Por su parte, la contralto canadiense Marie-Nicole Lemieux se mostró muy cómoda en su debut en el papel de Genevieve. Sin perder nunca el control de su instrumento, regaló frases de mucho empaque, como acostumbra la artista, a la que el papel se le queda pequeño.
La escena de Sir Jonathan Miller, de elegante sencillez, se aleja del ambiente medieval y sitúa la acción a caballo entre el siglo XIX y el XX. Miller no renuncia a replicar con pequeños detalles el simbolismo de la partitura, y saca partido de un escenario rotatorio que va evolucionando conforme avanza la acción. Todo ello resulta en una propuesta escénica orgánica y clásica, que funciona a pesar de su parquedad.

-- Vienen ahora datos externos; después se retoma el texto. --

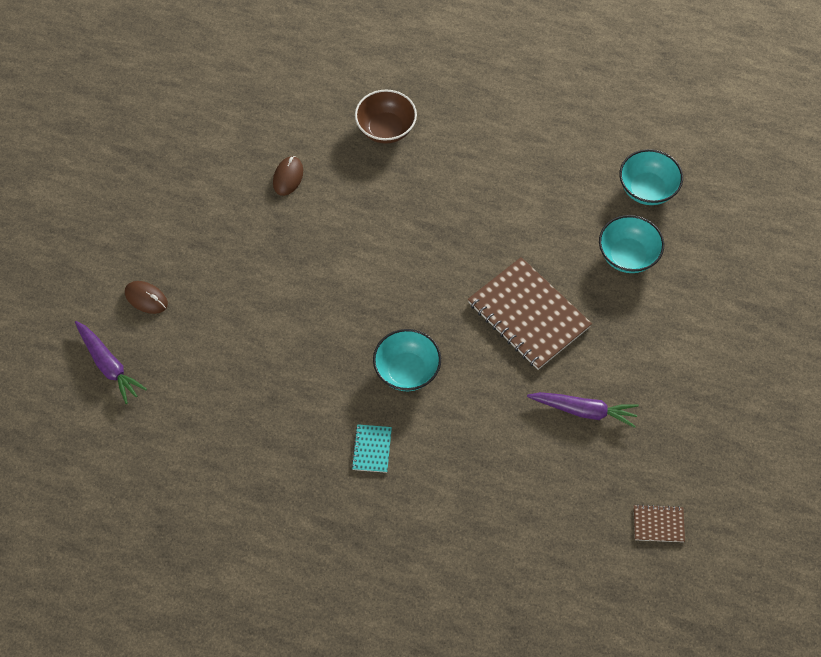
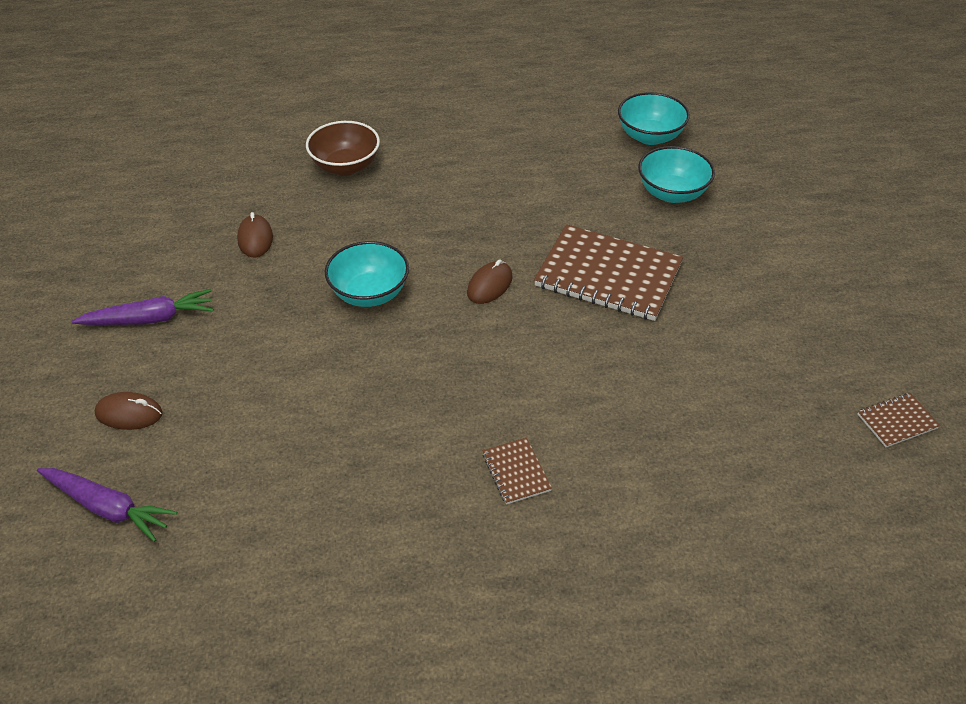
camera: 25 degrees left, 15 degrees down
turquoise notebook [351,424,392,473] -> brown notebook [482,438,552,505]
turquoise bowl [373,329,441,391] -> turquoise bowl moved to [325,241,409,307]
purple carrot [527,392,639,428] -> purple carrot moved to [71,289,213,325]
none -> brown mouse [467,260,513,304]

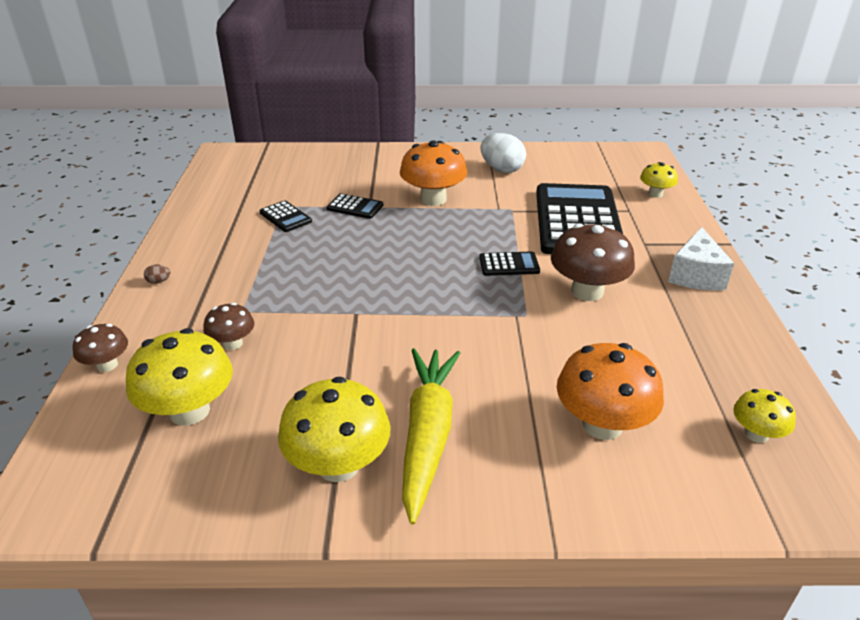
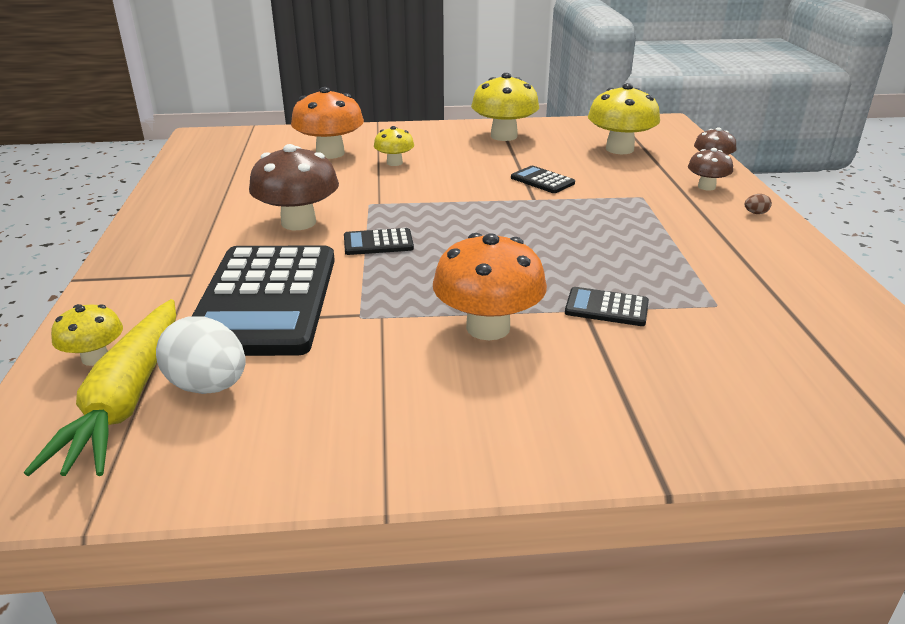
camera: 175 degrees right, 5 degrees down
brown mushroom [203,303,254,350] -> brown mushroom moved to [688,148,733,191]
black calculator [259,200,312,232] -> black calculator moved to [511,166,575,193]
yellow carrot [402,348,460,525] -> yellow carrot moved to [24,299,176,476]
white egg [481,133,526,173] -> white egg moved to [156,316,245,394]
white cheese [668,227,734,290] -> none
yellow mushroom [733,389,796,443] -> yellow mushroom moved to [374,126,414,166]

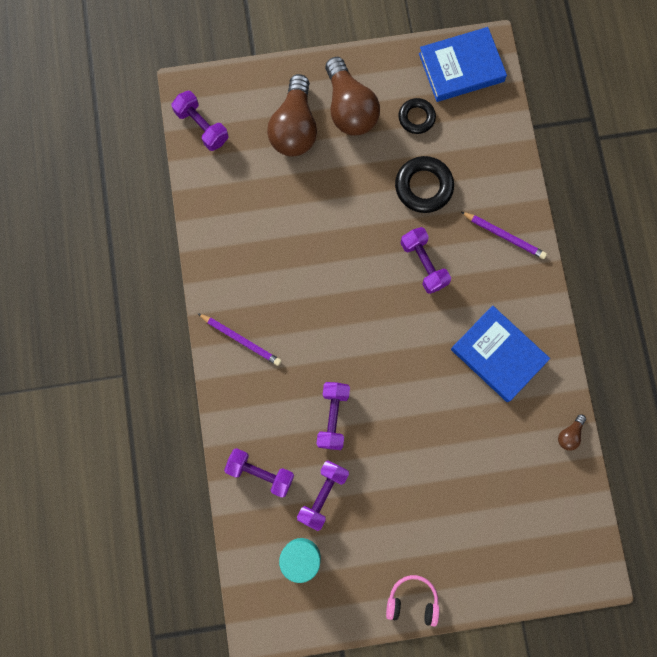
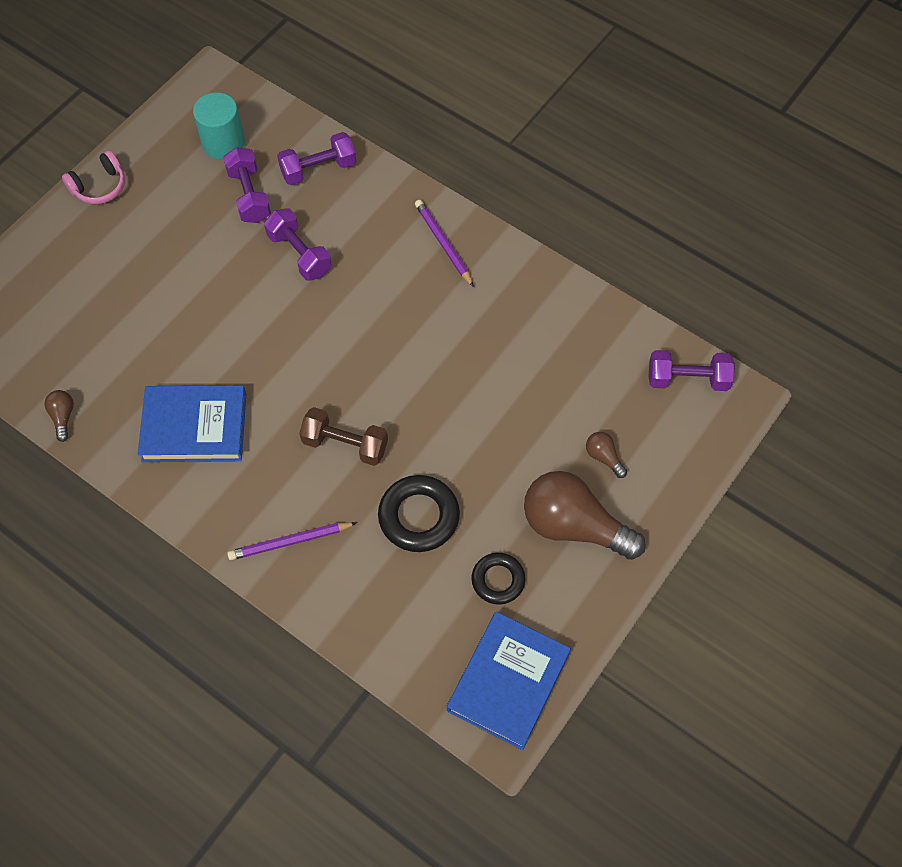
camera: 135 degrees right, 15 degrees down
purple pencil [197,313,281,366] -> purple pencil turned 75 degrees clockwise [415,200,474,287]
brown light bulb [267,74,317,156] -> brown light bulb [586,432,627,478], size x0.42
purple dumbbell [400,227,451,294] -> brown dumbbell [299,407,388,466]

El personaje más importante de Pélleas et Mélisande es, por supuesto, la orquesta. Yannick Nézet-Séguin demuestra de nuevo sus condiciones de líder, tras su clamoroso éxito en La Traviata de Flórez y Damrau. En sus manos, la orquesta del Met suena con pureza y verdad, desprovista de afectación. Aunque en el primer acto se echó en falta una dosis extra de perfume, la interpretación fue creciendo en importancia. YNS subrayó con elocuencia los silencios, tan importantes en esta ópera, y fue dibujando una telaraña de misterio entorno a los dos protagonistas. En la escena de la piscina, las puntuales indicaciones del director fueron claves para recrear con eficacia ese ambiente asfixiante y homicida. Asimismo, los interludios entre escenas fueron especialmente disfrutables, siempre tersos y expansivos. Cunde la agradable sensación de que Nézet-Séguin no ha dicho su última palabra como director en el Met, y que mayores sorpresas están aún por llegar.